= Jacques Theeuwes =

Dutch economist

Jacobus A.M. (Jacques) Theeuwes (born 17 April 1944) is a Dutch economist, accountant, consultant and Emeritus Professor of Business economics at the Eindhoven University of Technology, known for his contributions to the fields of Management Accounting en Operations Management.

== Biography ==
Born in Rijen where his father Nico Theeuwes was an accountant, Theeuwes studied at the Tilburg University, where he received his MA in Economics in 1966, and in 1968 became certified public accountant. Later in his career in 1985 he also received his PhD at the Eindhoven University of Technology with a thesis entitled "Voorzien van informatie : methoden voor informatiebeleidsvorming en informatieplanning" (Information supply: Methods for information policy and planning information) under supervision of Theo Bemelmans.

In 1968 he started his academic career as faculty member at the Department of Economics at the Tilburg University. In 1970 he moved to the Department of Technology Management of the Eindhoven University of Technology. In 1986 he was appointed Professor of Business economics, specifically the Economic Appreciation of Administrative Information Management, where in 2003 he retired. Among his PhD students where Marc Wouters, Michael Corbey, Ed Vosselman, and Peter Verdaasdonk.

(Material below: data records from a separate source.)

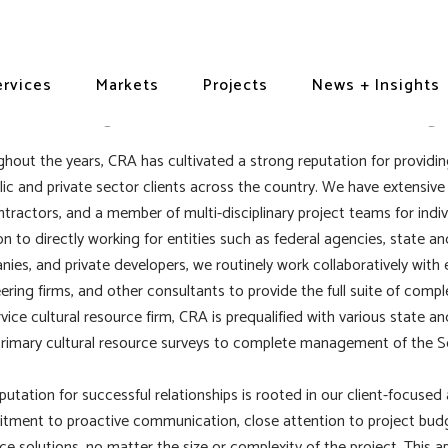
aming + Subcontracting
ervices
Markets
Projects
News + Insights
hout the years, CRA has cultivated a strong reputation for providing
lic and private sector clients across the country. We have extensive
tractors, and a member of multi-disciplinary project teams for indi
on to directly working for entities such as federal agencies, state a
ies, and private developers, we routinely work collaboratively with 
ering firms, and other consultants to provide the full suite of comp
ervice cultural resource firm, CRA is prequalified with various state 
rimary cultural resource surveys to complete management of the Se
putation for successful relationships is rooted in our client-focus
ment to proactive communication, close attention to project budge
ce solutions, no matter the size or complexity of the project. This a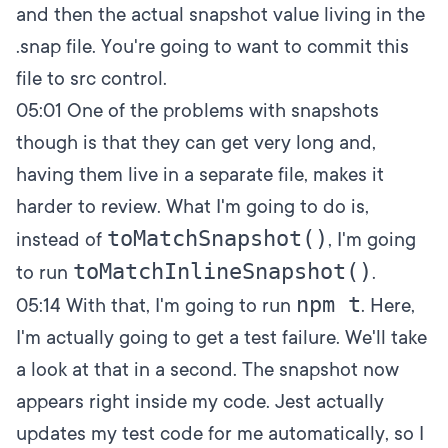
and then the actual snapshot value living in the
.snap file. You're going to want to commit this
file to src control.
05:01
One of the problems with snapshots
though is that they can get very long and,
having them live in a separate file, makes it
harder to review. What I'm going to do is,
toMatchSnapshot()
instead of
, I'm going
toMatchInlineSnapshot()
to run
.
npm t
05:14
With that, I'm going to run
. Here,
I'm actually going to get a test failure. We'll take
a look at that in a second. The snapshot now
appears right inside my code. Jest actually
updates my test code for me automatically, so I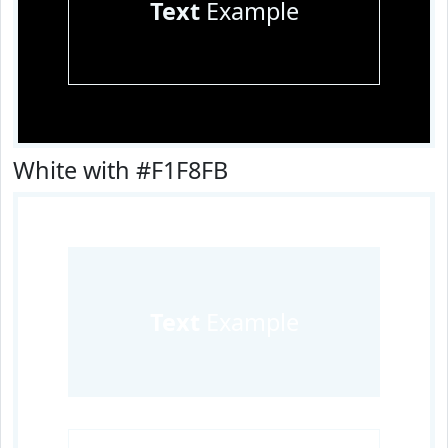
Text
Example
White with #F1F8FB
Text
Example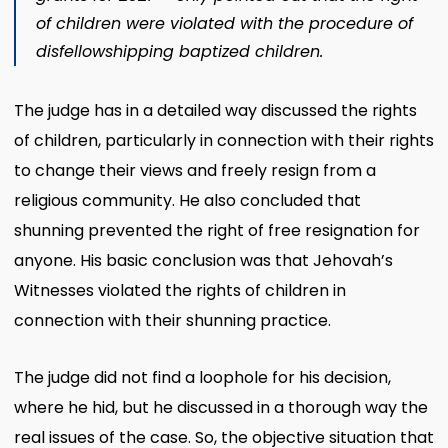
of children were violated with the procedure of
disfellowshipping baptized children.
The judge has in a detailed way discussed the rights
of children, particularly in connection with their rights
to change their views and freely resign from a
religious community. He also concluded that
shunning prevented the right of free resignation for
anyone. His basic conclusion was that Jehovah’s
Witnesses violated the rights of children in
connection with their shunning practice.
The judge did not find a loophole for his decision,
where he hid, but he discussed in a thorough way the
real issues of the case. So, the objective situation that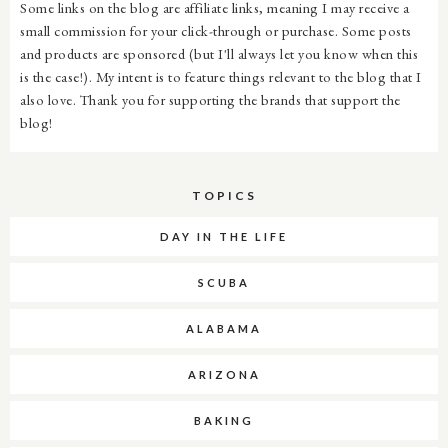
Some links on the blog are affiliate links, meaning I may receive a
small commission for your click-through or purchase. Some posts
and products are sponsored (but I'll always let you know when this
is the case!). My intent is to feature things relevant to the blog that I
also love. Thank you for supporting the brands that support the
blog!
TOPICS
DAY IN THE LIFE
SCUBA
ALABAMA
ARIZONA
BAKING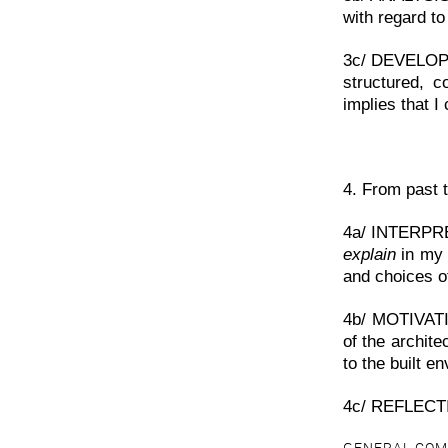
with regard to 
3c/ DEVELOPME
structured, c
implies that I
4. From past t
4a/ INTERPR
explain
in my 
and choices of
4b/ MOTIVATIO
of the archite
to the built e
4c/ REFLECT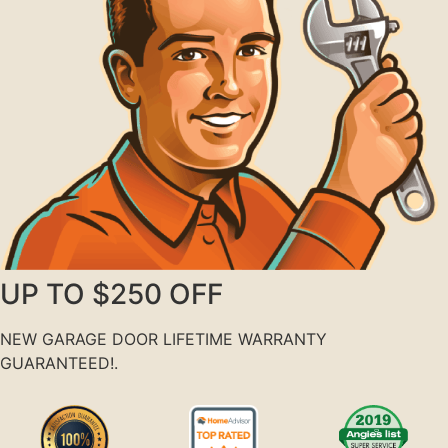
UP TO $250 OFF
NEW GARAGE DOOR LIFETIME WARRANTY
GUARANTEED!.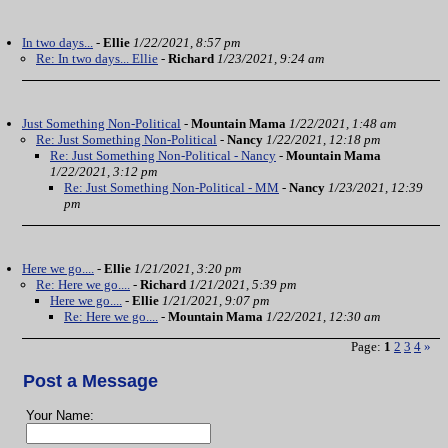
In two days...
-
Ellie
1/22/2021, 8:57 pm
Re: In two days... Ellie
-
Richard
1/23/2021, 9:24 am
Just Something Non-Political
-
Mountain Mama
1/22/2021, 1:48 am
Re: Just Something Non-Political
-
Nancy
1/22/2021, 12:18 pm
Re: Just Something Non-Political - Nancy
-
Mountain Mama
1/22/2021, 3:12 pm
Re: Just Something Non-Political - MM
-
Nancy
1/23/2021, 12:39
pm
Here we go....
-
Ellie
1/21/2021, 3:20 pm
Re: Here we go....
-
Richard
1/21/2021, 5:39 pm
Here we go....
-
Ellie
1/21/2021, 9:07 pm
Re: Here we go....
-
Mountain Mama
1/22/2021, 12:30 am
Page:
1
2
3
4
»
Post a Message
Your Name: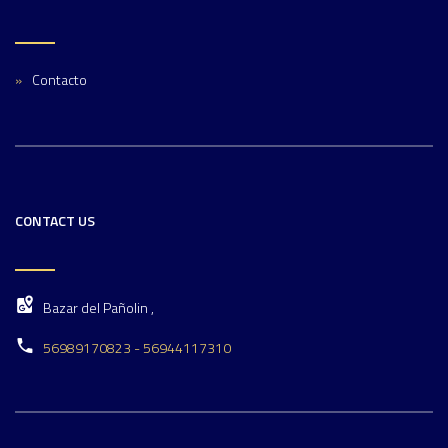
Contacto
CONTACT US
Bazar del Pañolin ,
56989170823 - 56944117310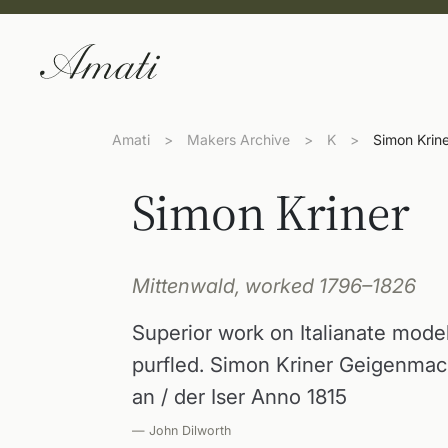
Amati
>
Makers Archive
>
K
>
Simon Krin
Simon Kriner
Mittenwald, worked 1796–1826
Superior work on Italianate mod
purfled. Simon Kriner Geigenmach
an / der Iser Anno 1815
— John Dilworth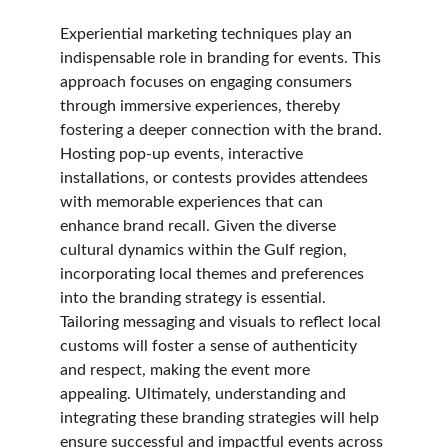
Experiential marketing techniques play an 
indispensable role in branding for events. This 
approach focuses on engaging consumers 
through immersive experiences, thereby 
fostering a deeper connection with the brand. 
Hosting pop-up events, interactive 
installations, or contests provides attendees 
with memorable experiences that can 
enhance brand recall. Given the diverse 
cultural dynamics within the Gulf region, 
incorporating local themes and preferences 
into the branding strategy is essential. 
Tailoring messaging and visuals to reflect local 
customs will foster a sense of authenticity 
and respect, making the event more 
appealing. Ultimately, understanding and 
integrating these branding strategies will help 
ensure successful and impactful events across 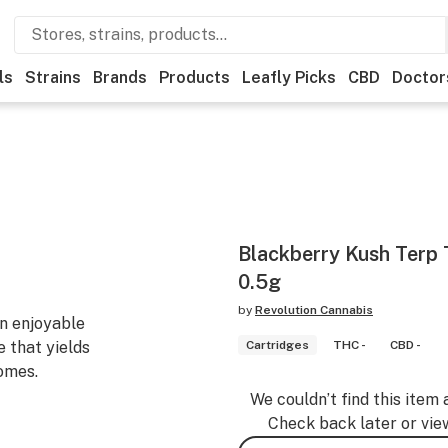
ls
Strains
Brands
Products
Leafly Picks
CBD
Doctor
Blackberry Kush Terp 
0.5g
by
Revolution Cannabis
an enjoyable
 that yields
Cartridges
THC -
CBD -
omes.
We couldn’t find this item 
Check back later or vie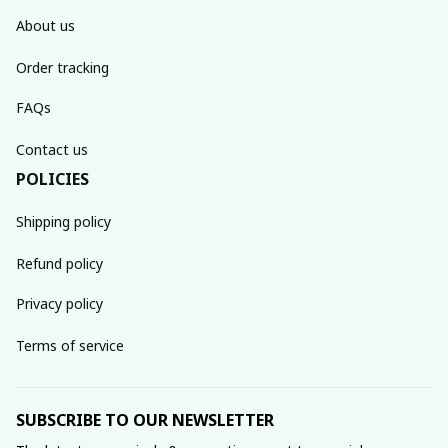
About us
Order tracking
FAQs
Contact us
POLICIES
Shipping policy
Refund policy
Privacy policy
Terms of service
SUBSCRIBE TO OUR NEWSLETTER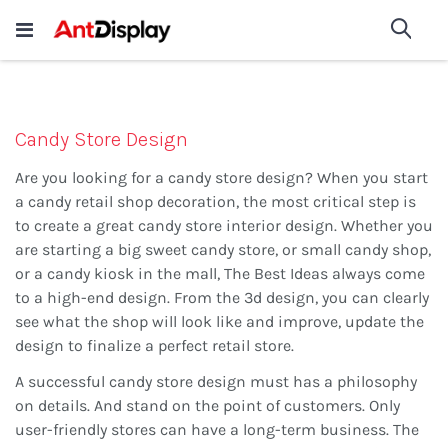
Wholesale Store Fixtures For
shop now
Sea
Sale
200+
Candy Store Design
Are you looking for a candy store design? When you start
a candy retail shop decoration, the most critical step is
to create a great candy store interior design. Whether you
are starting a big sweet candy store, or small candy shop,
or a candy kiosk in the mall, The Best Ideas always come
to a high-end design. From the 3d design, you can clearly
see what the shop will look like and improve, update the
design to finalize a perfect retail store.
A successful candy store design must has a philosophy
on details. And stand on the point of customers. Only
user-friendly stores can have a long-term business. The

Theeuwes has been consultant, and has chaired the Department of Business Economics and Marketing of the Eindhoven University of Technology for many years. He member of the editorial board of the Maandblad voor Accountancy en Bedrijfseconomie and the journal Bedrijfskunde.

== Publications ==
Books, a selection:
- 1982. Orderafhandeling: op tijd leveren : stap voor stap naar een betere orderafhandeling in middelgrote en kleinere produktiebedrijven. Den Haag : NIVE, Nederlandse vereniging voor management
- 1984. Integrating management control and operational control. With Johan J.A. Bakker and Johan C. Wortmann. Eindhoven : University of Technology
- 1987. Informatieplanning. Kluwer.

Articles, a selection:
- Theeuwes, Jacques AM, and Jacques KM Adriaansen. "Towards an integrated accounting framework for manufacturing improvement." International Journal of Production Economics 36.1 (1994): 85-96.